* Euro falls; dollar index hits one-month high
* Global stocks mostly down, denting risk appetite
* UK bank shake-up briefly hits sterling; Aussie down
* Fed rate announcement awaited (Updates prices, adds price action in FX options)
By Gertrude Chavez-Dreyfuss
NEW YORK, Nov 3 (Reuters) - The U.S. dollar climbed to a one-month high against the euro on Tuesday as concerns about the global banking sector reignited safe-haven demand for the greenback.
European shares fell and Wall Street stocks were flat after trading lower for most of the session following disappointing results from UBS and a shake-up of UK banks Lloyds and Royal Bank of Scotland. That prompted investors to cut back on on higher-yielding currencies and buy back the dollar used to finance these trades.
"Sentiment on the financial sector in Europe was weak and that pressured the euro and the pound earlier and contributed to the overall strength in the dollar," said Vassili Serebriakov, senior currency strategist, at Wells Fargo in New York.
In late afternoon trading, the euro fell 0.4 percent to $1.4706 after hitting a four-week low of $1.4627, according to Reuters data.
News about the European Commission's estimates of bank losses renewed anxiety over the sector's health. The EU Commission quoted results of stress tests in the banking sector, published in early October, which said losses could amount to 400 billion euros ($585.2 billion) in 2009-10.
The euro also declined 0.4 percent against the yen to 132.87, while the dollar was little changed at 90.32 yen.
The ICE Futures U.S. dollar index, a measure of the greenback against a basket of six currencies, was up 0.1 percent at 76.360, after earlier climbing as high as 76.817, its highest since early October.
Tuesday's price action boosted implied volatility, a measure of a currency's movement in either direction and a barometer of risk sentiment. The higher the vol, the greater the fear in the market.
Implied vols rose across the board and in all tenors. One-month euro/dollar vols, for instance surged to a high of 12.50 and last traded at 12.1.
The one-year contract on euro/dollar implied vols traded as high as 14.3 before profit-taking set in. One-year vols last changed hands at 14.19.
FURTHER DOLLAR SUPPORT
Some traders said profit-taking on risk assets, already seen in equities, could materialize ahead of funds' book-closings as the year-end approaches. That may offer an additional boost to the dollar.
"People are starting to slowly remove risk from the table," said Brian Kim, currency strategist with UBS in Stamford, Connecticut. "We could see a little support for the dollar heading into year-end."
Traders also remained cautious ahead of a slew of central bank meetings this week. The U.S. Federal Reserve starts a two-day policy-setting meeting on Tuesday and the European Central Bank and the Bank of England hold policy meetings later in the week.

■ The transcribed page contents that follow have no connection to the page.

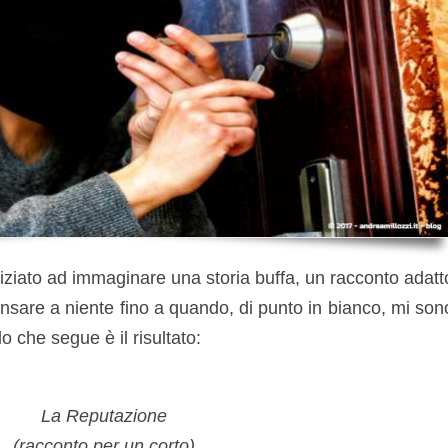
niziato ad immaginare una storia buffa, un racconto adatt
ensare a niente fino a quando, di punto in bianco, mi son
lo che segue è il risultato:
La Reputazione
(racconto per un corto)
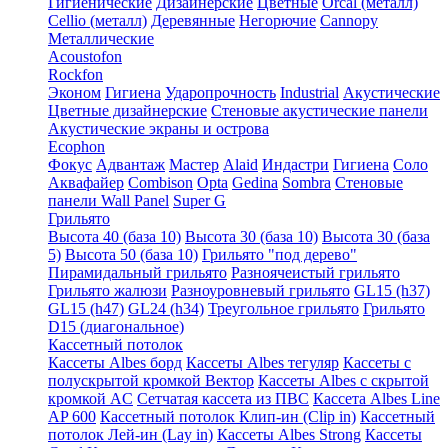
Гигиенические
Дизайнерские
Цветные
Orcal (металл)
Cellio (металл)
Деревянные
Негорючие
Cannopy
Металлические
Acoustofon
Rockfon
Эконом
Гигиена
Ударопрочность
Industrial
Акустические
Цветные дизайнерские
Стеновые акустические панели
Акустические экраны и острова
Ecophon
Фокус
Адвантаж
Мастер
Alaid
Индастри
Гигиена
Соло
Аквафайер
Combison
Opta
Gedina
Sombra
Стеновые
панели Wall Panel
Super G
Грильято
Высота 40 (база 10)
Высота 30 (база 10)
Высота 30 (база
5)
Высота 50 (база 10)
Грильято "под дерево"
Пирамидальный грильято
Разноячеистый грильято
Грильято жалюзи
Разноуровневый грильято
GL15 (h37)
GL15 (h47)
GL24 (h34)
Треугольное грильято
Грильято
D15 (диагональное)
Кассетный потолок
Кассеты Albes борд
Кассеты Albes тегуляр
Кассеты с
полускрытой кромкой Вектор
Кассеты Albes с скрытой
кромкой AC
Сетчатая кассета из ПВС
Кассета Albes Line
AP 600
Кассетный потолок Клип-ин (Clip in)
Кассетный
потолок Лей-ин (Lay in)
Кассеты Albes Strong
Кассеты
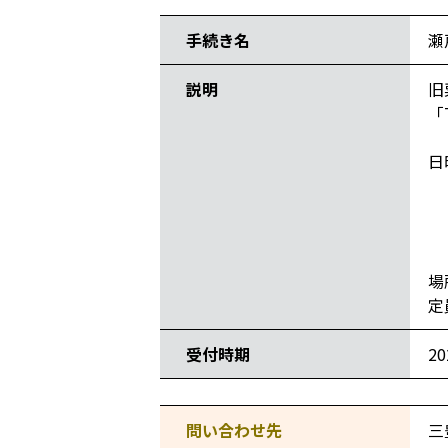
手続き名
瀬
説明
旧
「
日
1
1
1
1
場
定
受付時期
2
問い合わせ先
三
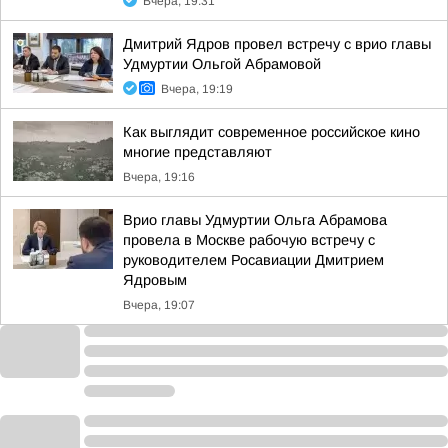
Вчера, 19:31
Дмитрий Ядров провел встречу с врио главы
Удмуртии Ольгой Абрамовой
Вчера, 19:19
Как выглядит современное российское кино
многие представляют
Вчера, 19:16
Врио главы Удмуртии Ольга Абрамова
провела в Москве рабочую встречу с
руководителем Росавиации Дмитрием
Ядровым
Вчера, 19:07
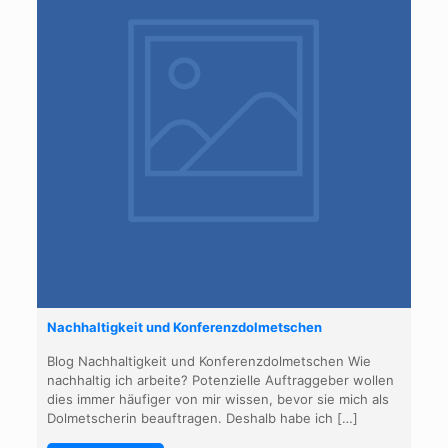
Nachhaltigkeit und Konferenzdolmetschen
Blog Nachhaltigkeit und Konferenzdolmetschen Wie
nachhaltig ich arbeite? Potenzielle Auftraggeber wollen
dies immer häufiger von mir wissen, bevor sie mich als
Dolmetscherin beauftragen. Deshalb habe ich
[…]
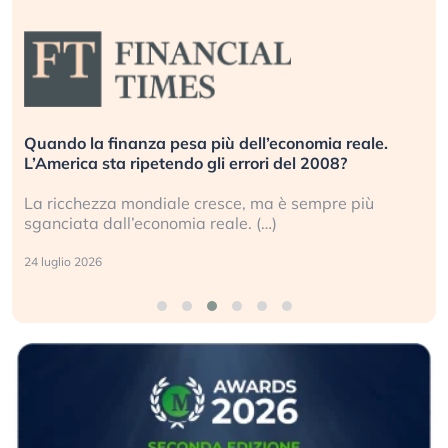
Quando la finanza pesa più dell’economia reale.
L’America sta ripetendo gli errori del 2008?
La ricchezza mondiale cresce, ma è sempre più
sganciata dall’economia reale. (…)
24 luglio 2026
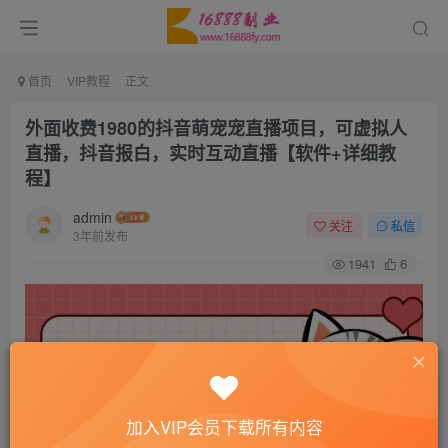
首页
VIP教程
正文
外面收费1980的抖音萌宠宠直播项目，可虚拟人
直播，抖音报白，实时互动直播【软件+详细教
程】
admin
关注
私信
3年前发布
1941
6
加入VIP会员下载所有内容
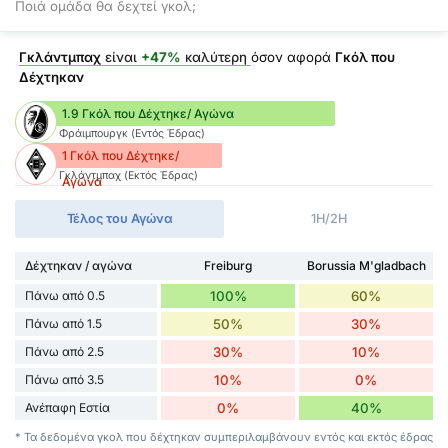
Ποιά ομάδα θα δεχτεί γκολ;
Γκλάντμπαχ
είναι
+47%
καλύτερη
όσον αφορά
Γκόλ που
Δέχτηκαν
1.9 Γκόλ που Δέχτηκε/ Αγώνα
Φράιμπουργκ (Εντός Έδρας)
1 Γκόλ που Δέχτηκε/
Γκλάντμπαχ (Εκτός Έδρας)
Αγώνα
Τέλος του Αγώνα
1H/2H
Δέχτηκαν / αγώνα
Freiburg
Borussia M'gladbach
Πάνω από 0.5
100%
60%
Πάνω από 1.5
50%
30%
Πάνω από 2.5
30%
10%
Πάνω από 3.5
10%
0%
Ανέπαφη Εστία
0%
40%
* Τα δεδομένα γκολ που δέχτηκαν συμπεριλαμβάνουν εντός και εκτός έδρας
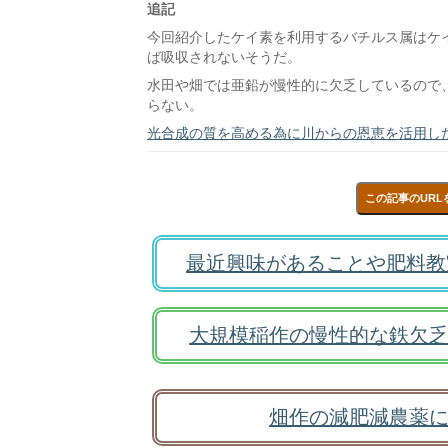
追記
今回紹介したケイ素を利用するバチルス属はケイ素
ば吸収されないそうだ。
水田や畑では亜鉛が慢性的に欠乏しているので
らない。
光合成の質を高める為に川からの恩恵を活用し
この記事のURL
最近興味があることや肥料教
大規模稲作の慢性的な鉄欠乏
畑作の減肥減農薬に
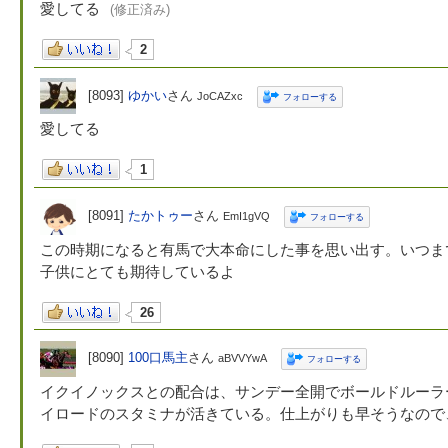
愛してる
(修正済み)
2
[8093]
ゆかい
さん
JoCAZxc
フォローする
愛してる
1
[8091]
たかトゥー
さん
EmI1gVQ
フォローする
この時期になると有馬で大本命にした事を思い出す。いつま
子供にとても期待しているよ
26
[8090]
100口馬主
さん
aBVVYwA
フォローする
イクイノックスとの配合は、サンデー全開でボールドルーラ
イロードのスタミナが活きている。仕上がりも早そうなので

The U.S. October non-farm payrolls report is also due on Friday.
The Fed, which will announce its decision on Wednesday, is expected to keep its benchmark interest rate unchanged near zero. Investors also expect no major changes to the wording in its statement, which should reiterate that the Fed will keep rates low for an "extended period."
Shaun Osborne, chief currency strategist at TD Securities in Toronto, said if the Fed makes no change in its wording on interest rates and signals stimulus will stay for a long time, it would weigh on the dollar and boost higher-yielding assets.
The Australian dollar fell 0.2 percent against the U.S. dollar to US$0.9016 after the Reserve Bank of Australia raised its cash rate for the second straight month, as expected, but left markets guessing if it would raise rates again as soon as December.
Sterling earlier in the session hit a one-week low against the dollar before recovering after the UK Treasury announced a shake-up of British banks, which raised concerns about the financial sector. The pound was slightly up at $1.6407.